Batman: Arkham Asylum - A Serious House on Serious Earth by Grant Morrison
My rating: 2 of 5 stars
My dislike of this book borders on violent. I realize what the author and artist were going for, and I appreciate the foreward and even the screenplay with commentary. I admit I gave up on reading the whole screenplay because I was tired and wasn't feeling well, and felt my time was better spent moving on. However, even gaining insight into their thought processes didn't make me like this book any more.
I am an artist, and I love art. However, I am not a fan of art becoming so all-consuming that it loses meaning to the average person. In other words, I like my art to be accessible. This book wasn't. It was full of social commentary, allusions, and symbolism, which can be good in therapeutic doses. But even medicine can be toxic when overdosed. I think that is a good way to describe my feelings for this book. It was toxic with the statements of the creators, and it killed the overall book.
Some of my individual issues:
*The lettering was nearly incomprehensible, especially the Joker's words and thoughts. I am very near-sighted, and I am getting where small print gives me fits. The Joker's print was in red, and the font was very scribbly. Everyone knows that the Joker is bat*&$# crazy. I understand where Morrison and McKean were trying to go here showing how chaotic his mind was, but it fell on deaf ears since I had trouble reading the lettering. Also obscure symbology dispersed through this volume makes no sense to me. Another place where it falls flat, since it seems to have no purpose in this volume.
*Batman was played as anal-retentive to the extreme.
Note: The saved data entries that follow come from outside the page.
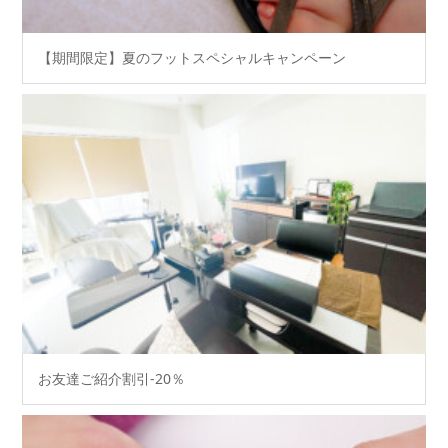
【期間限定】夏のフットスペシャルキャンペーン
お友達ご紹介割引-20％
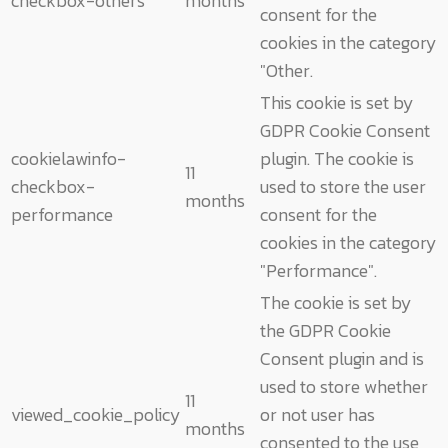
checkbox-others
months
consent for the
cookies in the category
"Other.
This cookie is set by
GDPR Cookie Consent
cookielawinfo-
plugin. The cookie is
11
checkbox-
used to store the user
months
performance
consent for the
cookies in the category
"Performance".
The cookie is set by
the GDPR Cookie
Consent plugin and is
used to store whether
11
viewed_cookie_policy
or not user has
months
consented to the use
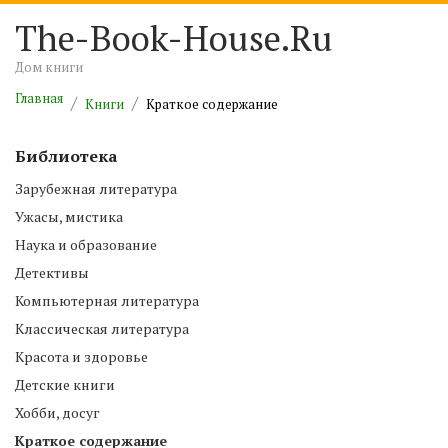
The-Book-House.Ru
Дом книги
Главная
Книги
Краткое содержание
Библиотека
Зарубежная литература
Ужасы, мистика
Наука и образование
Детективы
Компьютерная литература
Классическая литература
Красота и здоровье
Детские книги
Хобби, досуг
Краткое содержание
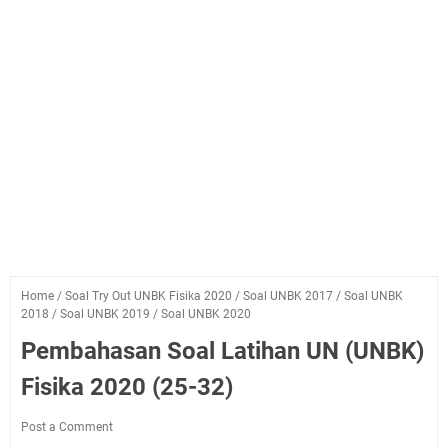
Home
/
Soal Try Out UNBK Fisika 2020
/
Soal UNBK 2017
/
Soal UNBK
2018
/
Soal UNBK 2019
/
Soal UNBK 2020
Pembahasan Soal Latihan UN (UNBK)
Fisika 2020 (25-32)
Post a Comment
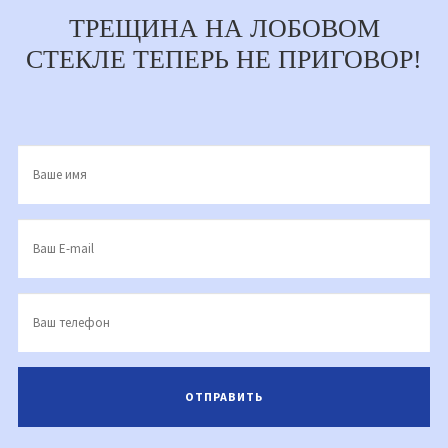
ТРЕЩИНА НА ЛОБОВОМ
СТЕКЛЕ ТЕПЕРЬ НЕ ПРИГОВОР!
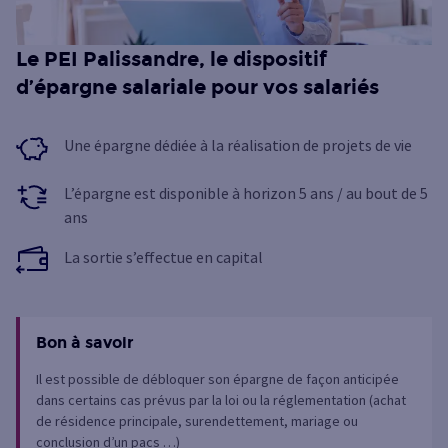
Le PEI Palissandre, le dispositif
d’épargne salariale pour vos salariés
Une épargne dédiée à la réalisation de projets de vie
L’épargne est disponible à horizon 5 ans / au bout de 5
ans
La sortie s’effectue en capital
Bon à savoir
Il est possible de débloquer son épargne de façon anticipée
dans certains cas prévus par la loi ou la réglementation (achat
de résidence principale, surendettement, mariage ou
conclusion d’un pacs …)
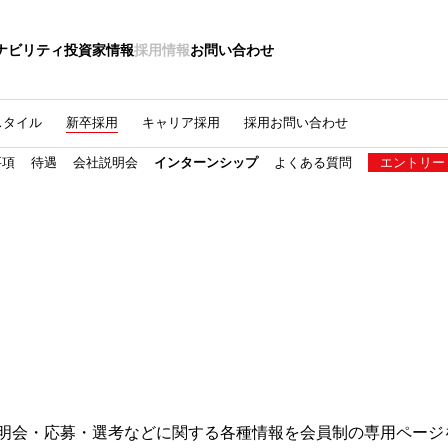
ナビリティ
投資家情報
採用情報
お問い合わせ
スタイル
新卒採用
キャリア採用
採用お問い合わせ
要項
待遇
会社説明会
インターンシップ
よくある質問
エントリー
明会・応募・選考などに関する各種情報を会員制の専用ページ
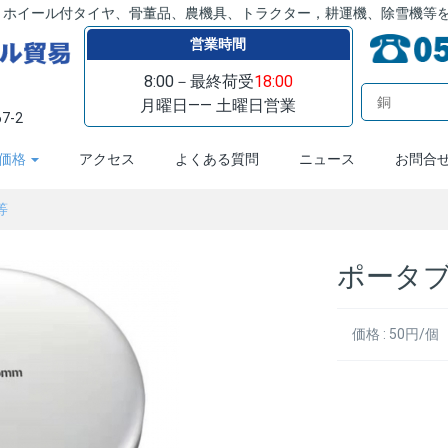
ミホイール付タイヤ、骨董品、農機具、トラクター，耕運機、除雪機等
営業時間
8:00－最終荷受
18:00
月曜日—— 土曜日営業
7-2
価格
アクセス
よくある質問
ニュース
お問合
等
ポータブ
価格 : 50円/個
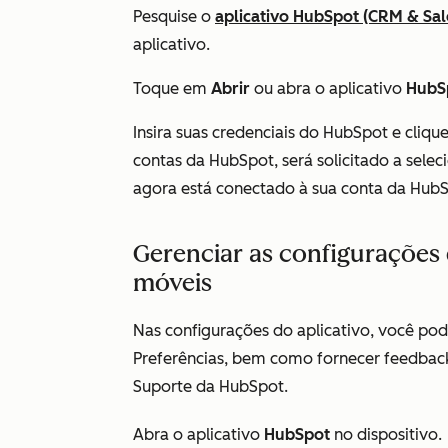
Pesquise o
aplicativo HubSpot (CRM & Sal
aplicativo.
Toque em
Abrir
ou abra o aplicativo
HubS
Insira suas credenciais do HubSpot e cliq
contas da HubSpot, será solicitado a selec
agora está conectado à sua conta da Hub
Gerenciar as configurações 
móveis
Nas configurações do aplicativo, você po
Preferências
, bem como fornecer feedback
Suporte da HubSpot.
Abra o aplicativo
HubSpot
no dispositivo.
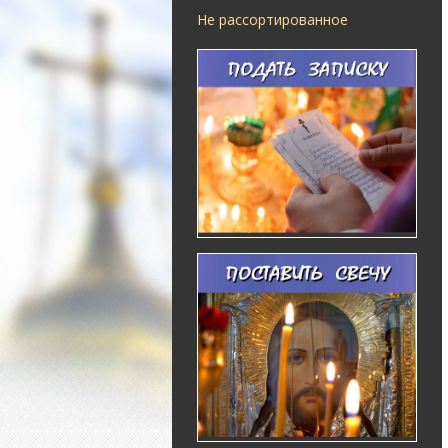
Не рассортированное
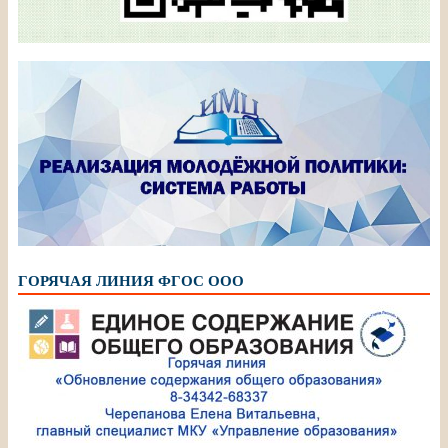
ГОРЯЧАЯ ЛИНИЯ ФГОС ООО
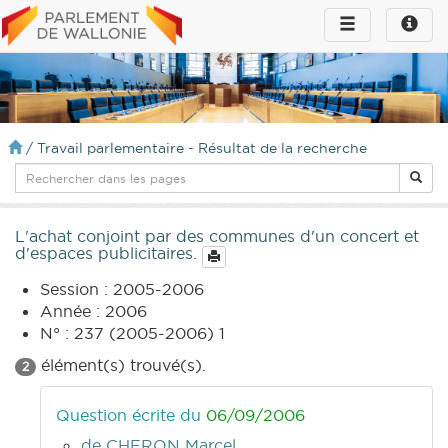
Toggle
Toggle
navigation
naviga
infos
/
Travail parlementaire - Résultat de la recherche
L'achat conjoint par des communes d'un concert et
d'espaces publicitaires.
Session : 2005-2006
Année : 2006
N° : 237 (2005-2006) 1
élément(s) trouvé(s).
2
Question écrite du
06/09/2006
de CHERON Marcel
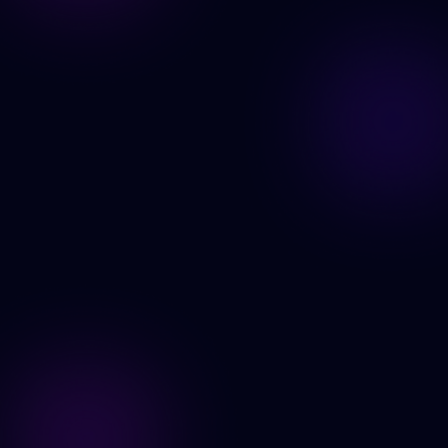
สร้างเลย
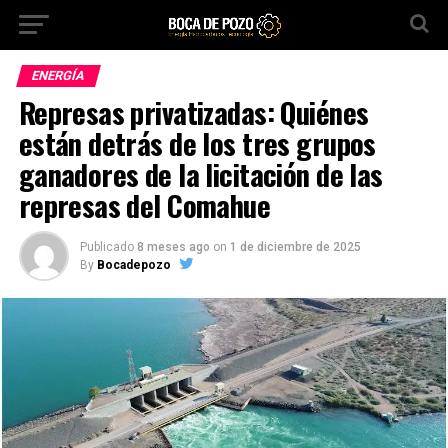
ENERGÍA
Represas privatizadas: Quiénes
están detrás de los tres grupos
ganadores de la licitación de las
represas del Comahue
Publicado
8 meses ago
on
1 de diciembre de 2025
By
Bocadepozo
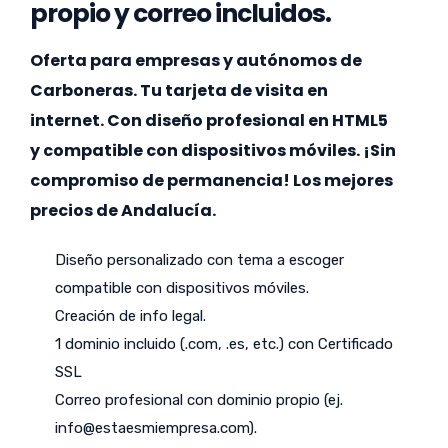
propio y correo incluidos.
Oferta para empresas y autónomos de
Carboneras. Tu tarjeta de visita en
internet. Con diseño profesional en HTML5
y compatible con dispositivos móviles. ¡Sin
compromiso de permanencia! Los mejores
precios de Andalucía.
Diseño personalizado con tema a escoger
compatible con dispositivos móviles.
Creación de info legal.
1 dominio incluido (.com, .es, etc.) con Certificado
SSL
Correo profesional con dominio propio (ej.
info@estaesmiempresa.com
).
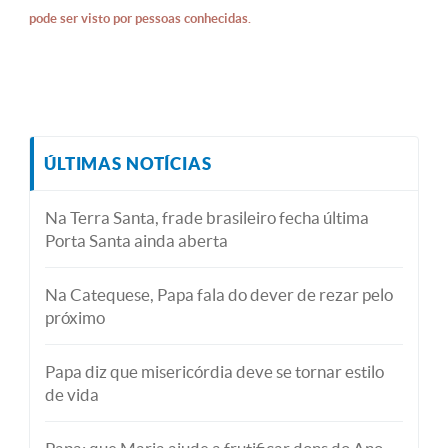
pode ser visto por pessoas conhecidas.
ÚLTIMAS NOTÍCIAS
Na Terra Santa, frade brasileiro fecha última
Porta Santa ainda aberta
Na Catequese, Papa fala do dever de rezar pelo
próximo
Papa diz que misericórdia deve se tornar estilo
de vida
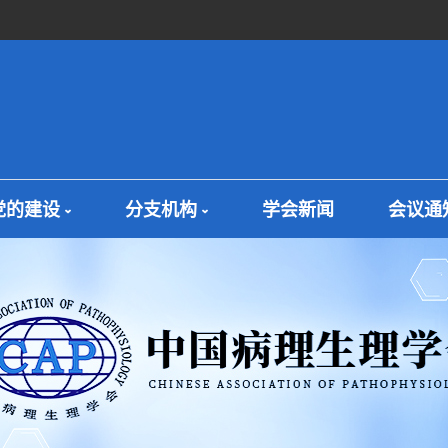
党的建设
分支机构
学会新闻
会议通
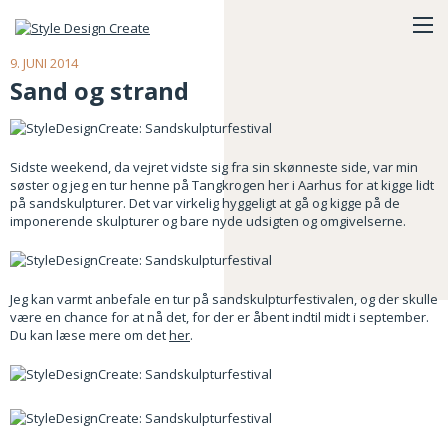
9. JUNI 2014
Sand og strand
Sidste weekend, da vejret vidste sig fra sin skønneste side, var min
søster og jeg en tur henne på Tangkrogen her i Aarhus for at kigge lidt
på sandskulpturer. Det var virkelig hyggeligt at gå og kigge på de
imponerende skulpturer og bare nyde udsigten og omgivelserne.
Jeg kan varmt anbefale en tur på sandskulpturfestivalen, og der skulle
være en chance for at nå det, for der er åbent indtil midt i september.
Du kan læse mere om det
her
.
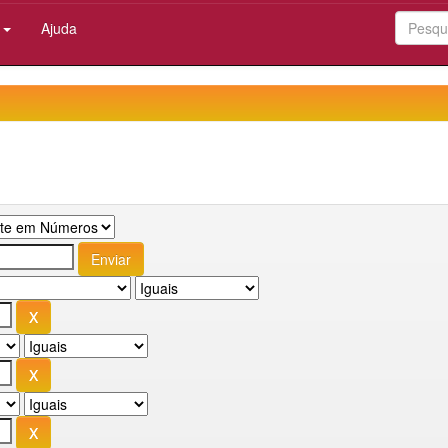
:
Ajuda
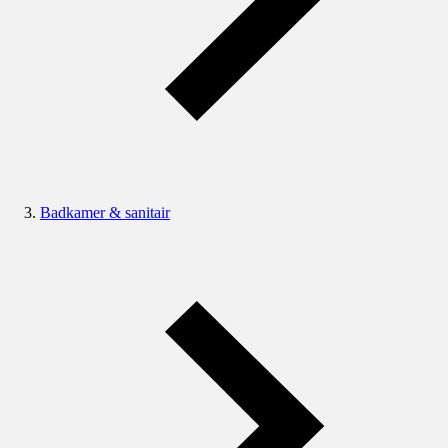
Badkamer & sanitair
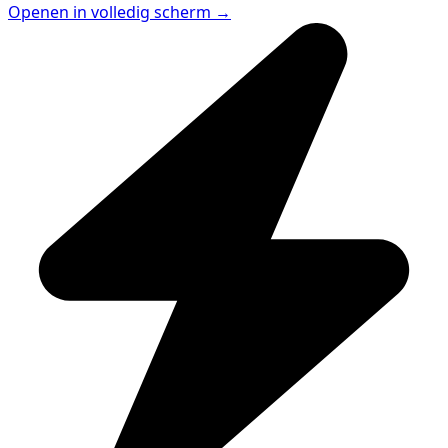
Openen in volledig scherm →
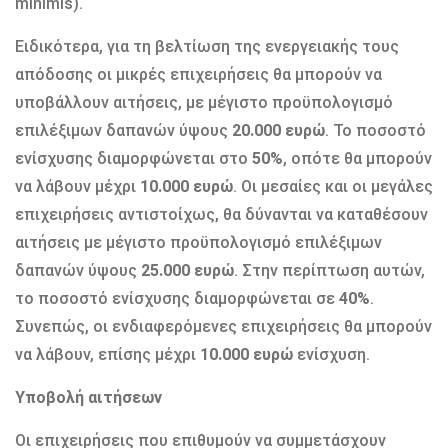
minimis).
Ειδικότερα, για τη βελτίωση της ενεργειακής τους
απόδοσης οι μικρές επιχειρήσεις θα μπορούν να
υποβάλλουν αιτήσεις, με μέγιστο προϋπολογισμό
επιλέξιμων δαπανών ύψους
20.000 ευρώ
. Το ποσοστό
ενίσχυσης διαμορφώνεται στο
50%
, οπότε θα μπορούν
να λάβουν μέχρι
10.000 ευρώ
. Οι μεσαίες και οι μεγάλες
επιχειρήσεις αντιστοίχως, θα δύνανται να καταθέσουν
αιτήσεις με μέγιστο προϋπολογισμό επιλέξιμων
δαπανών ύψους
25.000 ευρώ
. Στην περίπτωση αυτών,
το ποσοστό ενίσχυσης διαμορφώνεται σε
40%
.
Συνεπώς, οι ενδιαφερόμενες επιχειρήσεις θα μπορούν
να λάβουν, επίσης μέχρι
10.000 ευρώ
ενίσχυση.
Υποβολή αιτήσεων
Οι επιχειρήσεις που επιθυμούν να συμμετάσχουν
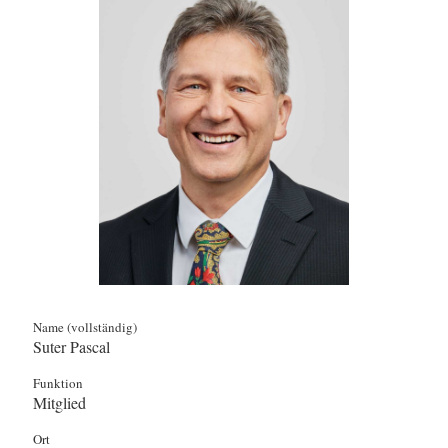
Name (vollständig)
Suter Pascal
Funktion
Mitglied
Ort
I'm not sure I appreciated this. Admittedly, Batman does have some psychological issues he's working through--he's a control freak and is incredibly uptight and is at times intolerant. I think his portrayal in this book was unpalatable, showing him as pathologically damaged. That isn't the Batman I know and deeply respect.
*The storyline about Arkham, the founder of the Asylum was okay. Although I didn't like what happened to his family, and the view of his relationship with his mother was way too Freudian for my tastes.
*The artwork is nebulous and difficult to cipher and track over the panels. I would almost call it abstract. Does that work for a comic book medium? I'm going to say no. If I can't follow it, it has failed to convey meaning to me.
I know that this is a very highly praised and critically-acclaimed book, but I'm not a fan of it. Art is meaning to me. While art is highly subjective, the viewer has to have a lens through which to take in and process the work. In this book, the lens is cloudy and muddled. There is no avenue to look deeper.